Kasus ini mencuat usai Febri ditemukan tidak bernyawa di asrama karyawan perusahaan, kawasan Wirolegi, Sumbersari, Jumat (22/8/2025). Peristiwa tersebut memicu perhatian luas masyarakat Jember.
Kepala Satuan Reserse Kriminal Polres Jember, AKP Angga Riatma, mengatakan pihaknya telah memeriksa delapan orang saksi yang dinilai memiliki keterkaitan langsung dengan peristiwa kematian korban.

“Saat ini ada delapan saksi yang sudah kami dengarkan keterangannya. Mereka terdiri dari saksi kunci, pekerja harian, hingga pihak manajemen perusahaan,” ujar Angga, Sabtu (23/8/2025).

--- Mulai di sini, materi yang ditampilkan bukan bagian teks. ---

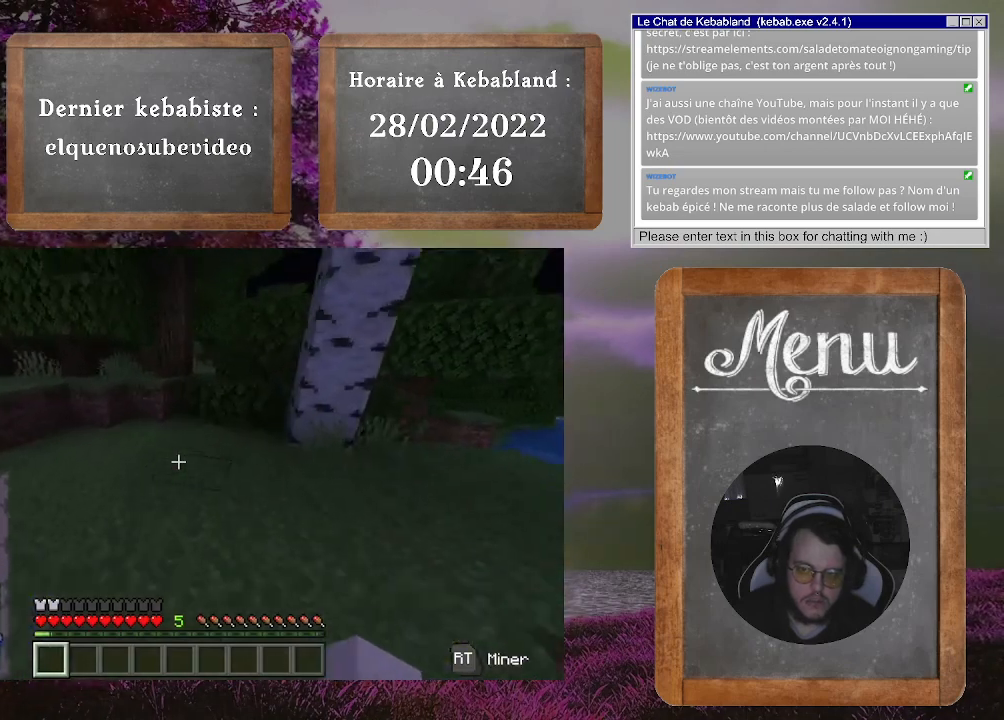
{"buttons": [], "left_stick": "up", "right_stick": "center", "events": [[67, "left_stick", "up-left"], [233, "right_stick", "left"], [433, "right_stick", "center"], [467, "left_stick", "up"]]}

Menurutnya, para saksi itu akan kembali dipanggil untuk pendalaman. Ia memastikan proses klarifikasi lanjutan bakal dilakukan agar seluruh keterangan lebih teruji dan bisa dijadikan bahan analisis penyidikan.
“Jadwal pemeriksaan lanjutan telah disusun. Dari sana, kami berharap mendapatkan titik terang terkait penyebab pasti peristiwa tersebut,” ucap Angga dalam keterangannya.

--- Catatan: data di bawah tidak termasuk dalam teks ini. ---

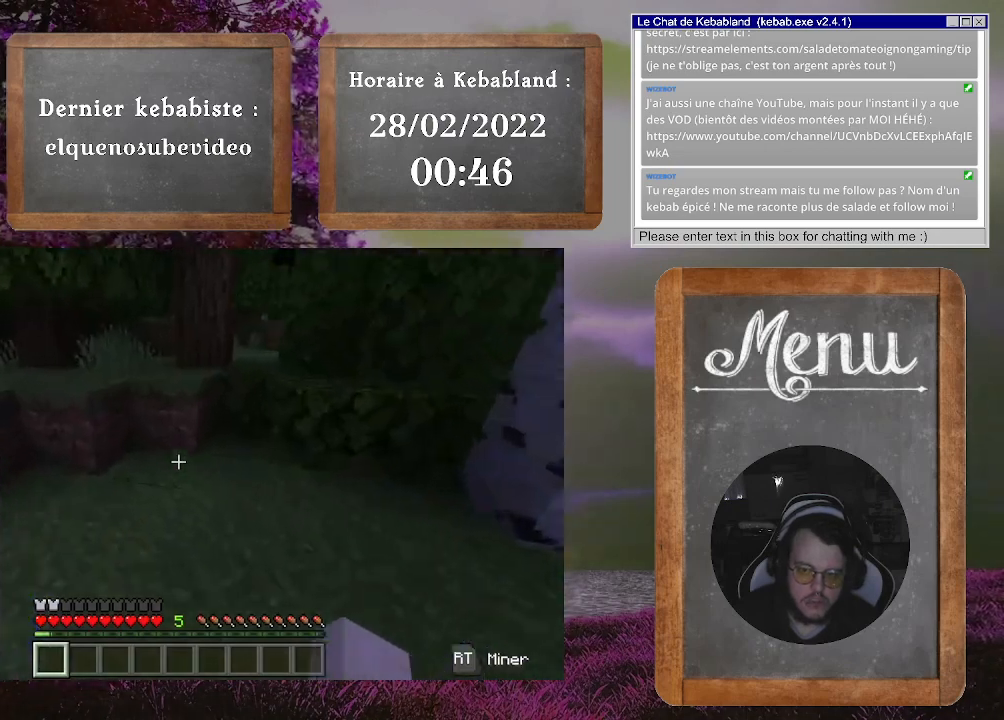
{"buttons": ["A"], "left_stick": "up", "right_stick": "center", "events": [[100, "left_stick", "up-right"], [467, "A", "down"], [500, "left_stick", "up"]]}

Polisi juga menegaskan, hasil otopsi dari RSD dr Soebandi Jember sudah diperoleh. Namun, hasil tersebut masih memerlukan kajian lanjutan melalui rapat evaluasi kasus yang dijadwalkan awal pekan depan.
“Langkah penetapan tersangka tidak bisa terburu-buru. Semua harus diputuskan melalui rapat resmi agar setiap langkah penyidikan memiliki dasar hukum yang kuat,” kata Angga menegaskan.
Ia menambahkan, kepolisian enggan menyampaikan perkiraan penyebab kematian korban sebelum rapat selesai. Menurutnya, spekulasi hanya berpotensi menimbulkan salah tafsir di tengah masyarakat.
“Penyidik tidak bekerja dengan asumsi. Hasil final baru akan disampaikan setelah proses internal rampung,” ujarnya.
Selain itu, polisi juga mengantisipasi adanya saksi yang tidak kooperatif. Jika ada yang menolak hadir, langkah hukum sesuai ketentuan akan ditempuh oleh aparat.
Dengan naiknya status perkara ke tahap penyidikan, Polres Jember berjanji menangani kasus ini secara transparan. Mereka memastikan pengungkapan dilakukan menyeluruh untuk memberikan kepastian hukum bagi keluarga korban.